(Dataset content)

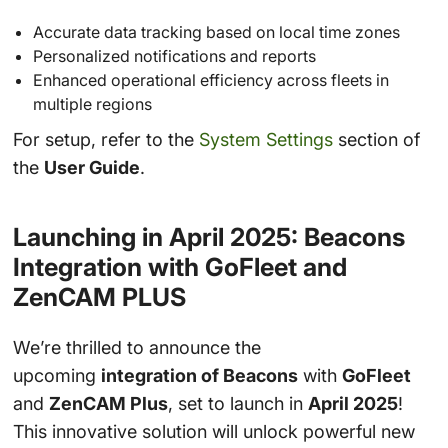
Accurate data tracking based on local time zones
Personalized notifications and reports
Enhanced operational efficiency across fleets in
multiple regions
For setup, refer to the
System Settings
section of
the
User Guide
.
Launching in April 2025: Beacons
Integration with GoFleet and
ZenCAM PLUS
We’re thrilled to announce the
upcoming
integration of Beacons
with
GoFleet
and
ZenCAM Plus
, set to launch in
April 2025
!
This innovative solution will unlock powerful new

(End Dataset content)

• _Exercise instructions_:
Please transcribe every line of text in the entries above, line for line and without changes. Leave the pictures out of your answer.

• _Output for this task_:
Accurate data tracking based on local time zones
Personalized notifications and reports
Enhanced operational efficiency across fleets in
multiple regions
For setup, refer to the
System Settings
section of
the
User Guide
.
Launching in April 2025: Beacons
Integration with GoFleet and
ZenCAM PLUS
We’re thrilled to announce the
upcoming
integration of Beacons
with
GoFleet
and
ZenCAM Plus
, set to launch in
April 2025
!
This innovative solution will unlock powerful new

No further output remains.